August 19, 2009

Somebody - Anybody - Let These Kids Carry On

About one month ago ESPN aired a fantastic feature story about two inseparable wrestlers who each persevered through adverse physical setbacks. It portrayed an eerily similar true version of Freak the Mighty, and happened to be the last time I almost cried.

Actually, no. District 9 takes credit for that. Peter Jackson is better than Pixar at humanizing creatures that you otherwise would not hesitate to blast in the head with a 12-gauge.

If you haven't seen this yet, I refuse to summarize the story. I would be doing it an incredible injustice. Here's the video:

Now that you've gone through half a box of Kleenex, let's address the real issue at hand. They've both received letters of acceptance to continue their educations, but it's unclear whether they'll be able to afford it.

Sorry, give me a second to clean the twenty-dollar bills that seem to have clogged my ears.

They've both received letters of acceptance to continue their educations, but it's unclear whether they'll be able to afford it.

I feel guilty just reading that. Even if I should feel lucky because I've been given the opportunity to attend a fantastic university, I don't. This story doesn't have to end in bittersweet, as Freak did. These two earned a collegiate education, so why the hell aren't they getting one?

The problem here lies in the college admissions process – it’s all about numbers, and foolishly overlooks character.

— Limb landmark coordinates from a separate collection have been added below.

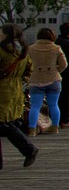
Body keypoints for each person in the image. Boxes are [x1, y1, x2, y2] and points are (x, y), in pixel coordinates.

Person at [1, 24, 38, 168]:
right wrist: (18, 79)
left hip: (2, 89)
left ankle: (28, 148)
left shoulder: (3, 50)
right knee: (5, 121)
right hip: (15, 89)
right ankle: (28, 149)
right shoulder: (22, 50)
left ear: (6, 34)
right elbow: (30, 69)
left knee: (3, 123)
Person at [27, 27, 68, 135]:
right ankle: (55, 127)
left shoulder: (31, 49)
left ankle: (32, 129)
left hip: (36, 79)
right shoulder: (56, 48)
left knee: (35, 106)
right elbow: (64, 64)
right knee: (53, 105)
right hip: (54, 79)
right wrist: (56, 70)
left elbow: (26, 64)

Dartanyon and Leroy may not be the brightest bulbs in the room, but damn if they don't work the hardest to outshine the rest of 'em.

If you’re in college, then chances are that you know at least one person who’s there because his parents wouldn’t bat an eyelash at a $200,000 tuition bill. He’d much rather stay home and play Madden, but going to college guarantees the most direct route to Mommy and Daddy’s trust fund. "Hey, I’ll just skate by on a 1.9 GPA, drink, fuck and sleep for the next four years. I’ll be completely capable of making sure $2 million doesn’t disappear faster than a pile of coke on Bobby Brown’s coffee table."

And is Bernie Madoff running the Free Application for Federal Student Aid from his jail cell? Leroy’s house looks like an oversized, dilapidated Link-N-Logs set, and Dartanyon…well Dartanyon doesn’t have a house. Or parents. How can anyone with half a brain justify withholding a full-ride for these two? Oh, right. FAFSA's actuaries struggle to justify giving full-rides to malnourished Ethiopians. Nevermind.

It's not completely FAFSA's fault, either - every school has a department that runs its financial aid office. Do you know who works in these departments? My assumption, based on the tactics they use to cut financial aid packages like a lipo doctor on Rosie O'Donnel, is that they're all former health insurance workers. They'll do anything to save their organization money, even if that means emaciating financial aid packages to the point where the student can't pay to attend. Makes sense, don't it?

If there's a school out there that's seen this story - I know for a fact that Pete Carroll has (he Facebooked about using the video as inspiration to the football team), and I'm somewhat disappointed that he hasn't lobbied harder to convince USC to accomodate them - give these kids a shot. At first glance, it's great PR. In reality, it's way more than that. It's poetic justice. It's the only ending that this story deserves.